Intorno a loro una voce frenetica, simile alla voce della porta: «Aaah touwtthah fourshaah!». Dall’interno, la stessa voce gridò: «Pronti a tutta forza! Generatori principali attivati, energia di mantenimento disattivata!». La voce si acquietò. Cominciò a suonare come se si sentisse normale. Si capiva persino che era una voce di donna. «Rapporto condizioni della nave: tutti i sistemi funzionanti e in perfetto stato. Consumo eccessivo della batteria di Mantenimento. Ricarica».
«Cosa succede?», gridò Ahmuls.
«Non guardare me, amico», rispose pronto Jackson. «Non ho preso nessuna arma».
«Meglio per te!».
«Lo so». Jackson era piantato saldamente sui piedi: si accostò alla porta che conduceva all’interno dell’Oggetto. «Guarda quei macchinari!».
«Cosa dobbiamo fare? Chi vuole restare qui dentro?», gemette Ahmuls.

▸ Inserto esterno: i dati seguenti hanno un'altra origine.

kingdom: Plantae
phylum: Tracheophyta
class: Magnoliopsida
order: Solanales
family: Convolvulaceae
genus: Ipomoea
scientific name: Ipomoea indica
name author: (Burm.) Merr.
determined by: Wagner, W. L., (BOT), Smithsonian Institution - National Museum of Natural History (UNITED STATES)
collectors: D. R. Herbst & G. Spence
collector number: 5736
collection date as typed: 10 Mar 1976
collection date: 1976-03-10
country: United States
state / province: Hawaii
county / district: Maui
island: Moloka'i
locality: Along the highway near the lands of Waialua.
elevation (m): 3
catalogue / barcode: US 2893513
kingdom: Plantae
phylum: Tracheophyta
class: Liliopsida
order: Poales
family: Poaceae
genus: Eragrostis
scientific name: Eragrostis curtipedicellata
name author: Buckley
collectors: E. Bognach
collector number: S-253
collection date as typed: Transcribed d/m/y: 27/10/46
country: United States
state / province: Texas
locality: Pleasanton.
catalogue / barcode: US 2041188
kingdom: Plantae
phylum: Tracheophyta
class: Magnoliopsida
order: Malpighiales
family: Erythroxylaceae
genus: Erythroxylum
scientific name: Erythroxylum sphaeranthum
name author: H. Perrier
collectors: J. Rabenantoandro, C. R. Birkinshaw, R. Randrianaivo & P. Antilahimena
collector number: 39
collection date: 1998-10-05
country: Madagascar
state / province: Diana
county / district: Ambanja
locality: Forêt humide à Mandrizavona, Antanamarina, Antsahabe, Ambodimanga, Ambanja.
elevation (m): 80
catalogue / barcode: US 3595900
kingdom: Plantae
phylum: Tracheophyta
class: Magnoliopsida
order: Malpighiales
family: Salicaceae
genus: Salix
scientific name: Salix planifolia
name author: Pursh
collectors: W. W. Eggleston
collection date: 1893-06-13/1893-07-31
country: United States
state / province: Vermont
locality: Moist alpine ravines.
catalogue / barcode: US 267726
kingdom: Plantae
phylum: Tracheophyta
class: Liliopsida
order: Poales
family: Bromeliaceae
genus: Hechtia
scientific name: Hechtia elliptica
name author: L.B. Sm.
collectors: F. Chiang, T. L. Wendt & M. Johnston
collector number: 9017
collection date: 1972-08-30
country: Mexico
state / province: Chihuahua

Jackson ascoltò il tang! tang! tang! dei giavellotti che colpivano l’esterno dell’Oggetto. «Oh, non so», disse.
«Qualcuno prende il comando?», chiese la voce della porta.
Cosa? Cosa?, pensò Jackson. Da un momento all’altro, quel buffone si sarebbe messo in testa che qualcosa era un’arma, e adesso quella domanda. Non c’era nessuno che comandava?